> **Exercise goal**:
When you print the records, keep every line identical to the original.
▬▬▬▬▬▬▬▬▬▬
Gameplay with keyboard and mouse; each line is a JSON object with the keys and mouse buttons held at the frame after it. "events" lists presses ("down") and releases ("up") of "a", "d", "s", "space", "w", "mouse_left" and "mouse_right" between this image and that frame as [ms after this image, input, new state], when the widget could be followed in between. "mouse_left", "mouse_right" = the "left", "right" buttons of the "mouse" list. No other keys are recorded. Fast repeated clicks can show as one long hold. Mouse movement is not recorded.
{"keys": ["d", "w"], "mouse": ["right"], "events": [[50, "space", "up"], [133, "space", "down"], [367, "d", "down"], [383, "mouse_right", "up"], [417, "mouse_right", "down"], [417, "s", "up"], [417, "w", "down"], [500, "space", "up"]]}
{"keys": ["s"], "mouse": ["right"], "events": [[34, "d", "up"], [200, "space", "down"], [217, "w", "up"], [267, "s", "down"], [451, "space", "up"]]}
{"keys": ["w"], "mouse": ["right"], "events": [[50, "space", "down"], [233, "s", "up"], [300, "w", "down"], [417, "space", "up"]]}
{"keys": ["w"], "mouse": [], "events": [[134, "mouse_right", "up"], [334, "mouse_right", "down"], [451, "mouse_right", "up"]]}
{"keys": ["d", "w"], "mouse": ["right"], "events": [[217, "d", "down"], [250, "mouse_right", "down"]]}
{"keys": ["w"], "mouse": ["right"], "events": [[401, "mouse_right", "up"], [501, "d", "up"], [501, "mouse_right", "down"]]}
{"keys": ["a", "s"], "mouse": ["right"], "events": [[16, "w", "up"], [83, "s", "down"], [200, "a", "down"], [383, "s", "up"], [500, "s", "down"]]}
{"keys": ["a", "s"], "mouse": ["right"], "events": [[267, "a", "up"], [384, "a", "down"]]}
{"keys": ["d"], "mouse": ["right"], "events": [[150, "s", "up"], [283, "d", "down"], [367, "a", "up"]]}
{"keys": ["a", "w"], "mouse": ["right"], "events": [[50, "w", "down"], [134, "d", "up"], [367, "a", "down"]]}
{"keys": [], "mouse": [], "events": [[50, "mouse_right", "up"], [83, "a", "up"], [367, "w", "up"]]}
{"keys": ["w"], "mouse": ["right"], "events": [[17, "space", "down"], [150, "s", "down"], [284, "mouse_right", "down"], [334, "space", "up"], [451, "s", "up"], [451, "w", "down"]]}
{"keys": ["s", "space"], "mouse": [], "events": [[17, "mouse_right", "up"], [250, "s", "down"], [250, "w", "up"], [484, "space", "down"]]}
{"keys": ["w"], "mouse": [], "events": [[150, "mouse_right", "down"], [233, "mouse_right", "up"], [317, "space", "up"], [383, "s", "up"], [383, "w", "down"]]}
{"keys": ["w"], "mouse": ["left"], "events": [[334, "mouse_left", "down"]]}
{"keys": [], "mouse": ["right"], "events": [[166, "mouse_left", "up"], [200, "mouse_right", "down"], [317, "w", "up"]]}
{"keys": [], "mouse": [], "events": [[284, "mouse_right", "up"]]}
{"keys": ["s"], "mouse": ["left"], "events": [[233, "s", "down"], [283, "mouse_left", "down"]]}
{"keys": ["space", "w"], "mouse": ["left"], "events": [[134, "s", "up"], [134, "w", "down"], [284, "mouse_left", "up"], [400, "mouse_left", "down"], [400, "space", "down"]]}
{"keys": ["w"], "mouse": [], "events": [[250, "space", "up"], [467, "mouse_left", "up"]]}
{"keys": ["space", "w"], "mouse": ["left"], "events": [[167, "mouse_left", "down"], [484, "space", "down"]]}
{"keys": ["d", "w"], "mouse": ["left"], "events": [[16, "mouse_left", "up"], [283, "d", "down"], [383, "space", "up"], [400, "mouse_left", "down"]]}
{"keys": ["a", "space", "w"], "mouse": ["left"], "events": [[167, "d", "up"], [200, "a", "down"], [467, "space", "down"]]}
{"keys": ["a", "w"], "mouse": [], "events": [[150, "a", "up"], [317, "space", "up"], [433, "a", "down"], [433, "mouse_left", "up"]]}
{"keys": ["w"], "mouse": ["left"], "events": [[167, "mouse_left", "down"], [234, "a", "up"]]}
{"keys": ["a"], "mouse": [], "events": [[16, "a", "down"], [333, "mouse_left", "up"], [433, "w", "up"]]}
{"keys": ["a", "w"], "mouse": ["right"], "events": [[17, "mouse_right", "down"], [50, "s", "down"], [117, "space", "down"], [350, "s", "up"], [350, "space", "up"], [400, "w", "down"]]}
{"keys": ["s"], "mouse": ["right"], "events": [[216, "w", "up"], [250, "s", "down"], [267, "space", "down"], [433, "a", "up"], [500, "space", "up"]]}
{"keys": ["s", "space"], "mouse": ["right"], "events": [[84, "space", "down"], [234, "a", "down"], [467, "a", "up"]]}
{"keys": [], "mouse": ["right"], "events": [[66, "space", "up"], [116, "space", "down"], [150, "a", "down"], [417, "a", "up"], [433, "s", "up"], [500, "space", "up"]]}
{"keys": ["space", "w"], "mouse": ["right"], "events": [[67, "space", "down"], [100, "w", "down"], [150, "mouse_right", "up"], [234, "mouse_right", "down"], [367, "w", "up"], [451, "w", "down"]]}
▬▬▬▬▬▬▬▬▬▬
> **Task output**:
Gameplay with keyboard and mouse; each line is a JSON object with the keys and mouse buttons held at the frame after it. "events" lists presses ("down") and releases ("up") of "a", "d", "s", "space", "w", "mouse_left" and "mouse_right" between this image and that frame as [ms after this image, input, new state], when the widget could be followed in between. "mouse_left", "mouse_right" = the "left", "right" buttons of the "mouse" list. No other keys are recorded. Fast repeated clicks can show as one long hold. Mouse movement is not recorded.
{"keys": ["d", "w"], "mouse": ["right"], "events": [[50, "space", "up"], [133, "space", "down"], [367, "d", "down"], [383, "mouse_right", "up"], [417, "mouse_right", "down"], [417, "s", "up"], [417, "w", "down"], [500, "space", "up"]]}
{"keys": ["s"], "mouse": ["right"], "events": [[34, "d", "up"], [200, "space", "down"], [217, "w", "up"], [267, "s", "down"], [451, "space", "up"]]}
{"keys": ["w"], "mouse": ["right"], "events": [[50, "space", "down"], [233, "s", "up"], [300, "w", "down"], [417, "space", "up"]]}
{"keys": ["w"], "mouse": [], "events": [[134, "mouse_right", "up"], [334, "mouse_right", "down"], [451, "mouse_right", "up"]]}
{"keys": ["d", "w"], "mouse": ["right"], "events": [[217, "d", "down"], [250, "mouse_right", "down"]]}
{"keys": ["w"], "mouse": ["right"], "events": [[401, "mouse_right", "up"], [501, "d", "up"], [501, "mouse_right", "down"]]}
{"keys": ["a", "s"], "mouse": ["right"], "events": [[16, "w", "up"], [83, "s", "down"], [200, "a", "down"], [383, "s", "up"], [500, "s", "down"]]}
{"keys": ["a", "s"], "mouse": ["right"], "events": [[267, "a", "up"], [384, "a", "down"]]}
{"keys": ["d"], "mouse": ["right"], "events": [[150, "s", "up"], [283, "d", "down"], [367, "a", "up"]]}
{"keys": ["a", "w"], "mouse": ["right"], "events": [[50, "w", "down"], [134, "d", "up"], [367, "a", "down"]]}
{"keys": [], "mouse": [], "events": [[50, "mouse_right", "up"], [83, "a", "up"], [367, "w", "up"]]}
{"keys": ["w"], "mouse": ["right"], "events": [[17, "space", "down"], [150, "s", "down"], [284, "mouse_right", "down"], [334, "space", "up"], [451, "s", "up"], [451, "w", "down"]]}
{"keys": ["s", "space"], "mouse": [], "events": [[17, "mouse_right", "up"], [250, "s", "down"], [250, "w", "up"], [484, "space", "down"]]}
{"keys": ["w"], "mouse": [], "events": [[150, "mouse_right", "down"], [233, "mouse_right", "up"], [317, "space", "up"], [383, "s", "up"], [383, "w", "down"]]}
{"keys": ["w"], "mouse": ["left"], "events": [[334, "mouse_left", "down"]]}
{"keys": [], "mouse": ["right"], "events": [[166, "mouse_left", "up"], [200, "mouse_right", "down"], [317, "w", "up"]]}
{"keys": [], "mouse": [], "events": [[284, "mouse_right", "up"]]}
{"keys": ["s"], "mouse": ["left"], "events": [[233, "s", "down"], [283, "mouse_left", "down"]]}
{"keys": ["space", "w"], "mouse": ["left"], "events": [[134, "s", "up"], [134, "w", "down"], [284, "mouse_left", "up"], [400, "mouse_left", "down"], [400, "space", "down"]]}
{"keys": ["w"], "mouse": [], "events": [[250, "space", "up"], [467, "mouse_left", "up"]]}
{"keys": ["space", "w"], "mouse": ["left"], "events": [[167, "mouse_left", "down"], [484, "space", "down"]]}
{"keys": ["d", "w"], "mouse": ["left"], "events": [[16, "mouse_left", "up"], [283, "d", "down"], [383, "space", "up"], [400, "mouse_left", "down"]]}
{"keys": ["a", "space", "w"], "mouse": ["left"], "events": [[167, "d", "up"], [200, "a", "down"], [467, "space", "down"]]}
{"keys": ["a", "w"], "mouse": [], "events": [[150, "a", "up"], [317, "space", "up"], [433, "a", "down"], [433, "mouse_left", "up"]]}
{"keys": ["w"], "mouse": ["left"], "events": [[167, "mouse_left", "down"], [234, "a", "up"]]}
{"keys": ["a"], "mouse": [], "events": [[16, "a", "down"], [333, "mouse_left", "up"], [433, "w", "up"]]}
{"keys": ["a", "w"], "mouse": ["right"], "events": [[17, "mouse_right", "down"], [50, "s", "down"], [117, "space", "down"], [350, "s", "up"], [350, "space", "up"], [400, "w", "down"]]}
{"keys": ["s"], "mouse": ["right"], "events": [[216, "w", "up"], [250, "s", "down"], [267, "space", "down"], [433, "a", "up"], [500, "space", "up"]]}
{"keys": ["s", "space"], "mouse": ["right"], "events": [[84, "space", "down"], [234, "a", "down"], [467, "a", "up"]]}
{"keys": [], "mouse": ["right"], "events": [[66, "space", "up"], [116, "space", "down"], [150, "a", "down"], [417, "a", "up"], [433, "s", "up"], [500, "space", "up"]]}
{"keys": ["space", "w"], "mouse": ["right"], "events": [[67, "space", "down"], [100, "w", "down"], [150, "mouse_right", "up"], [234, "mouse_right", "down"], [367, "w", "up"], [451, "w", "down"]]}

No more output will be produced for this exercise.